Segment Open

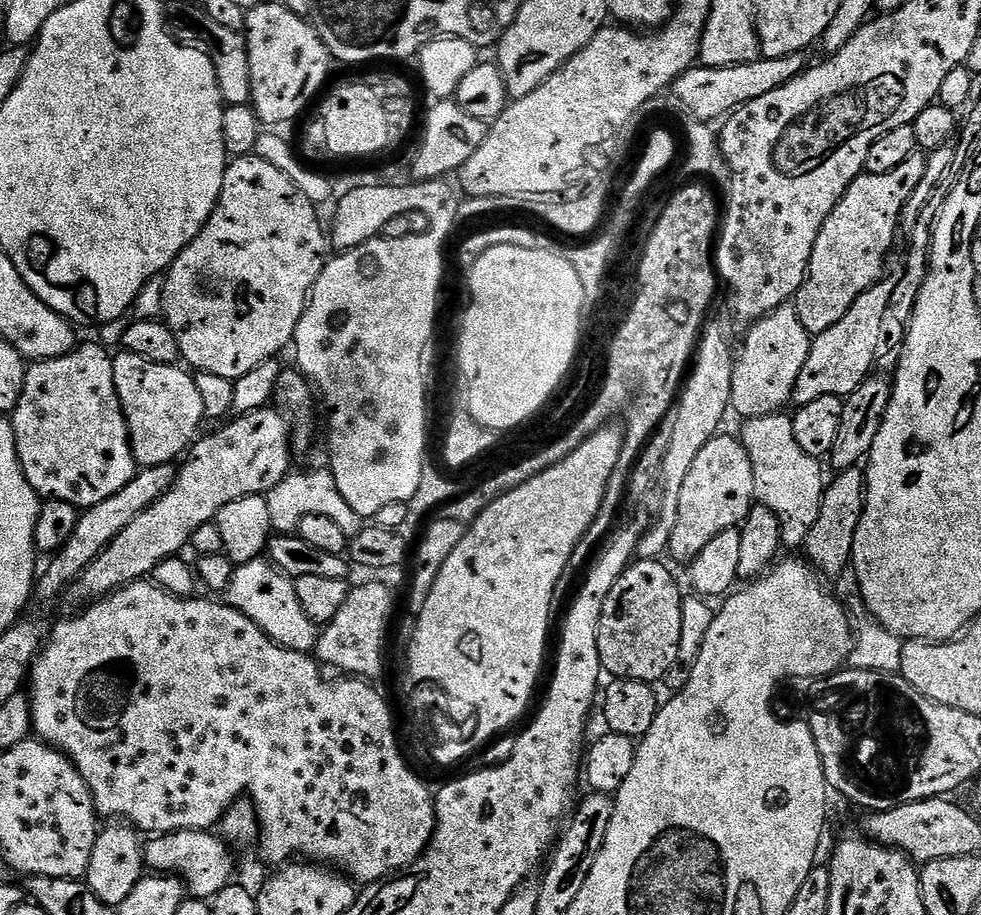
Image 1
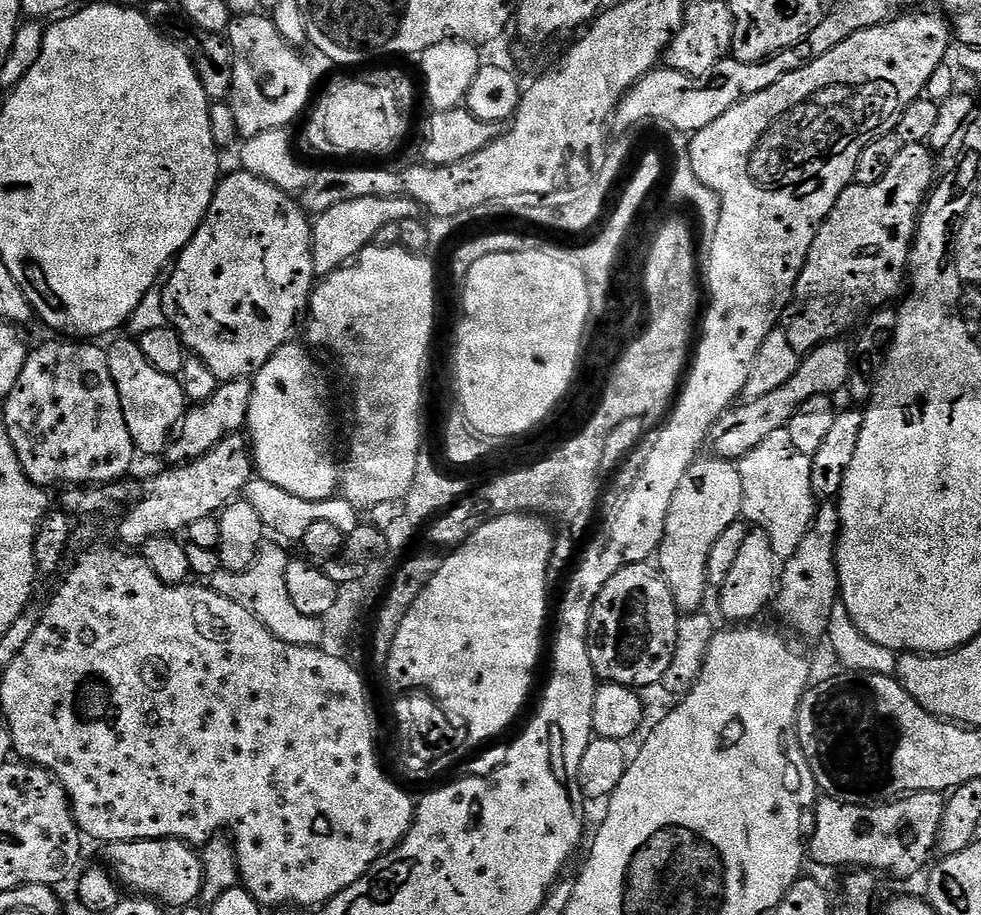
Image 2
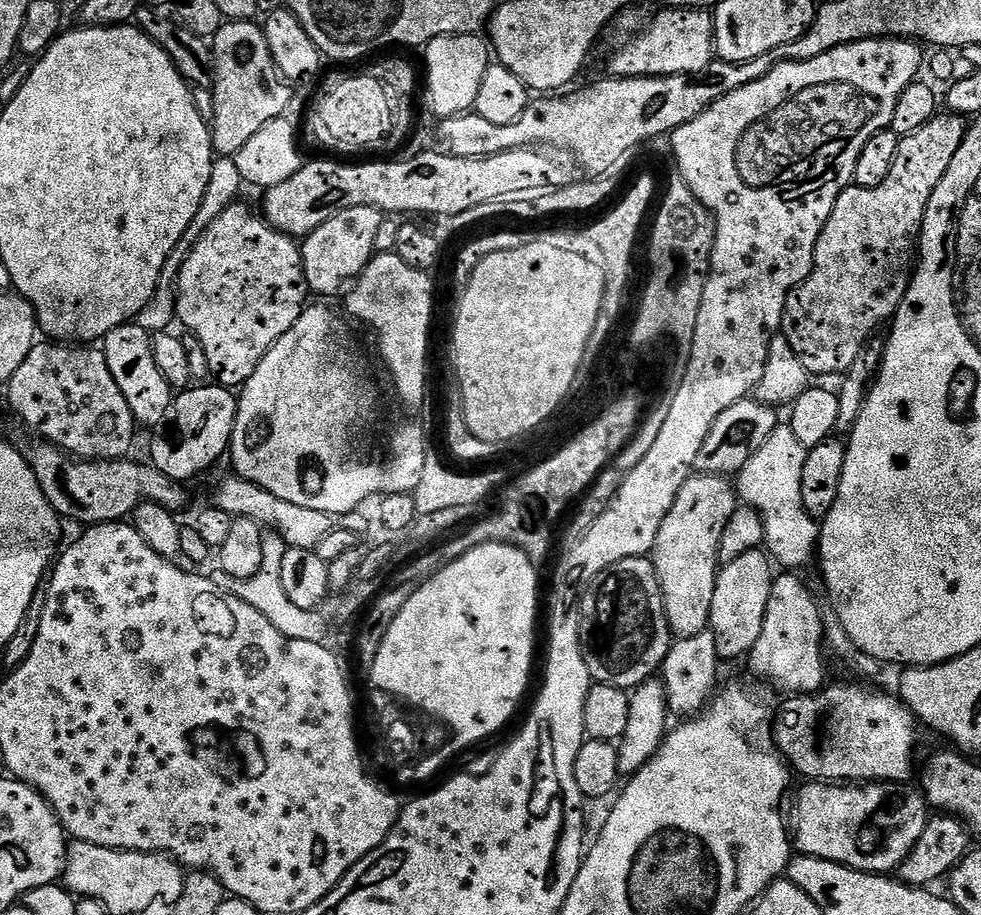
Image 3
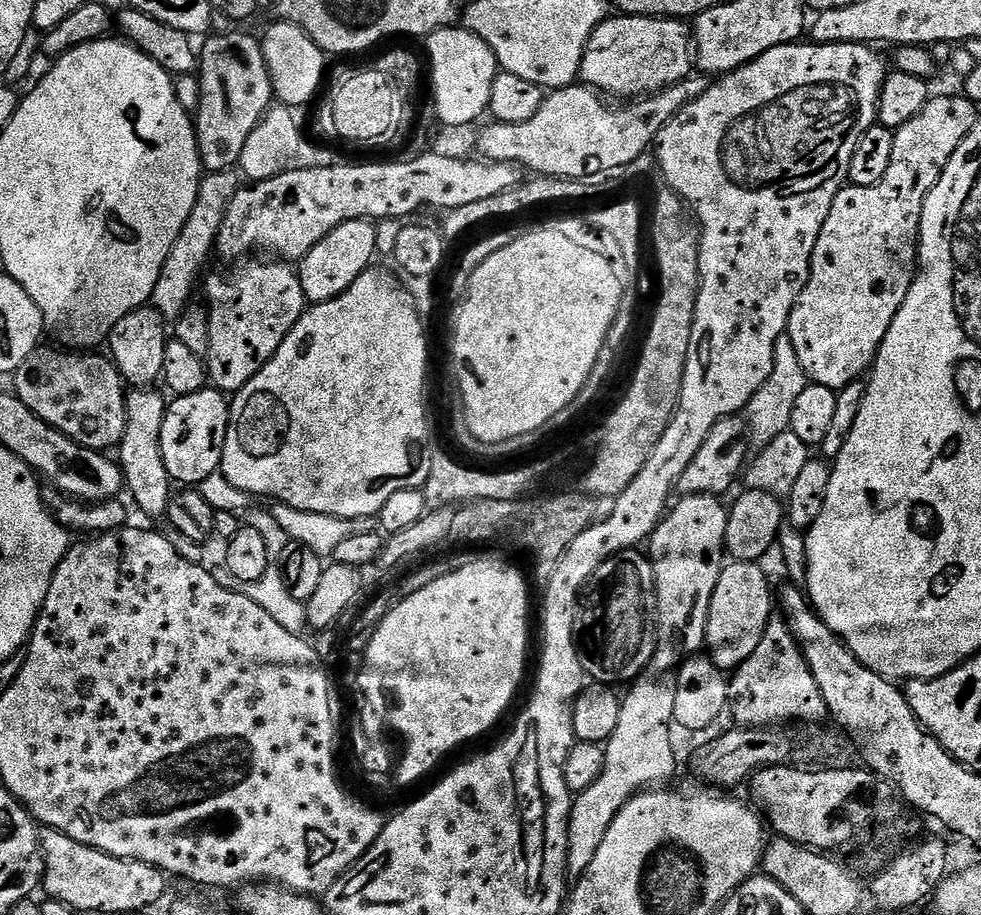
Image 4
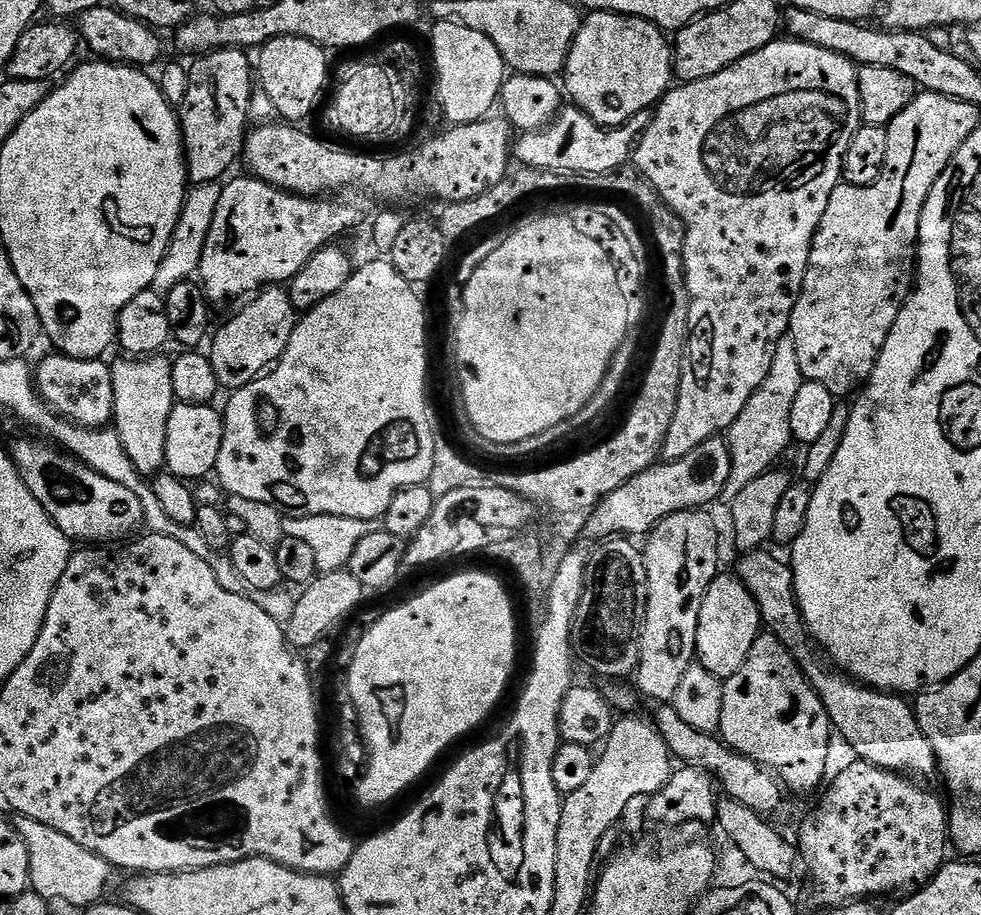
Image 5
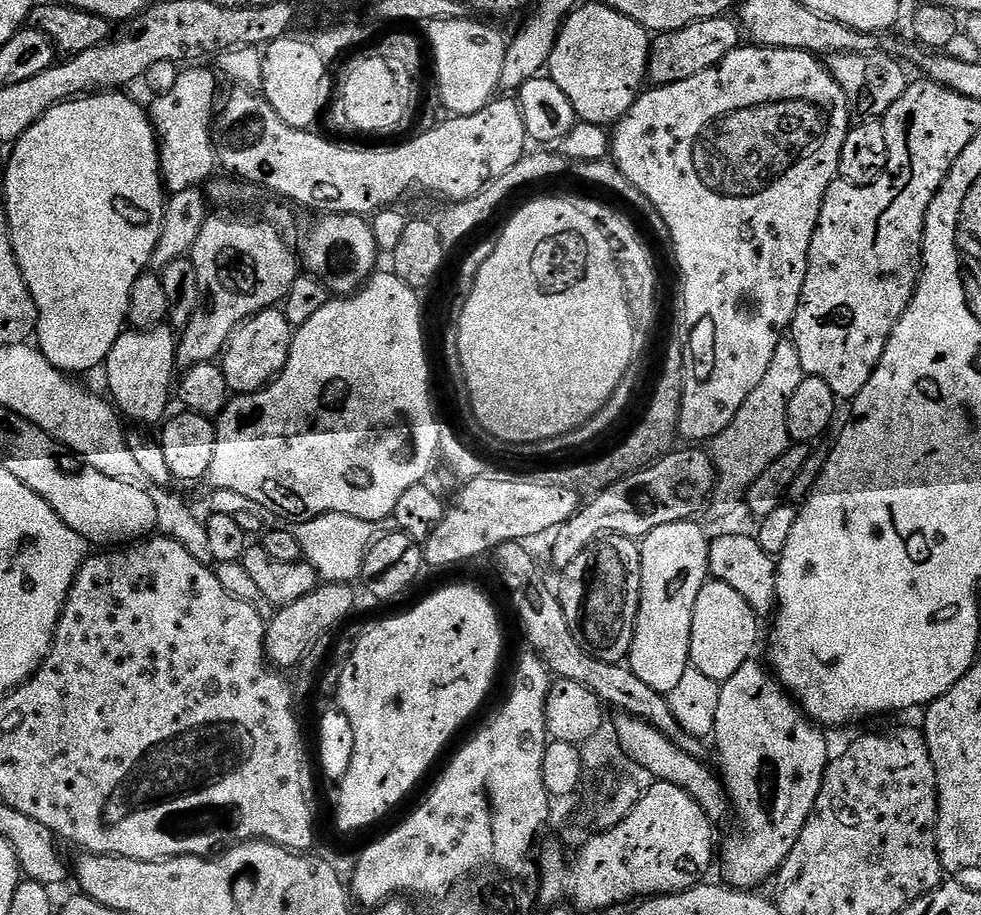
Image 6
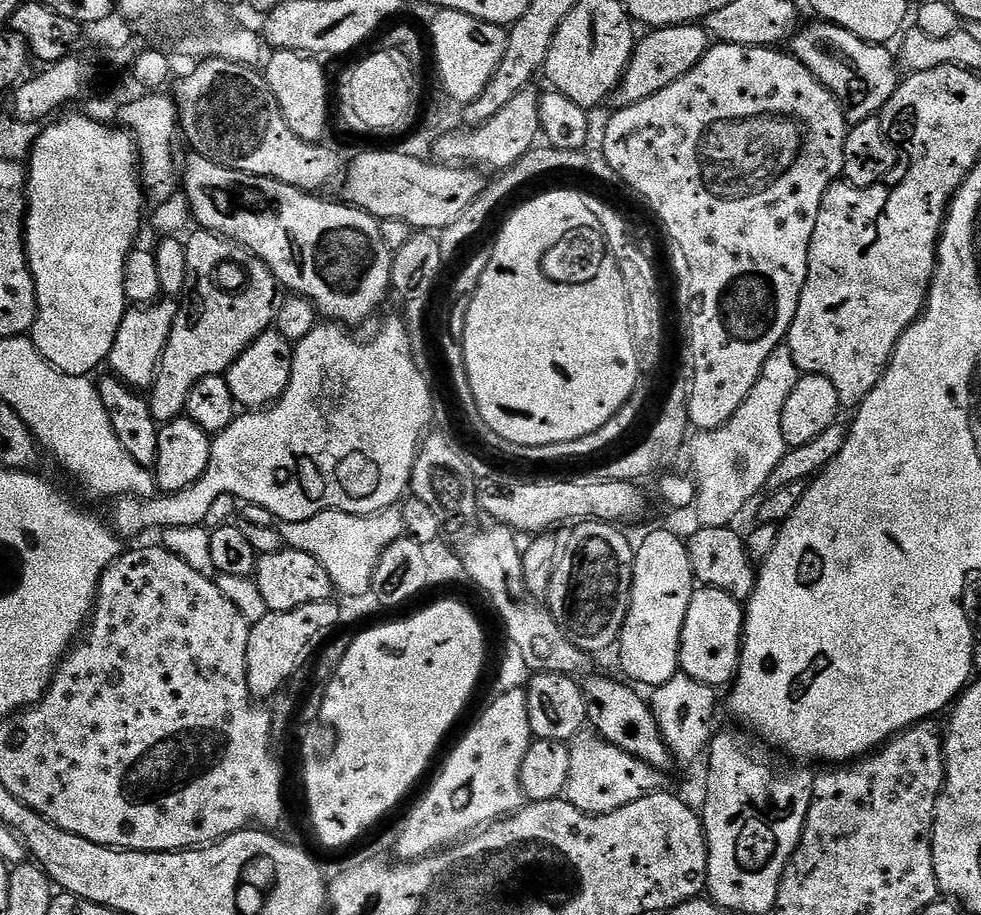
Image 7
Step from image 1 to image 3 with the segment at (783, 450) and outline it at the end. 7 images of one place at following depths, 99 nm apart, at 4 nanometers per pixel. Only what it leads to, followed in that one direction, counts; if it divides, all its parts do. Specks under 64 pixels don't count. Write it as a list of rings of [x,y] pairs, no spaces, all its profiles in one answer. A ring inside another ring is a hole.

Segment Closed

The material above should be repeated word for word, with every picture omitted.

## Answer below:
Image 1
Image 2
Image 3
Image 4
Image 5
Image 6
Image 7
Step from image 1 to image 3 with the segment at (783, 450) and outline it at the end. 7 images of one place at following depths, 99 nm apart, at 4 nanometers per pixel. Only what it leads to, followed in that one direction, counts; if it divides, all its parts do. Specks under 64 pixels don't count. Write it as a list of rings of [x,y] pairs, no spaces, all its profiles in one answer. A ring inside another ring is a hole.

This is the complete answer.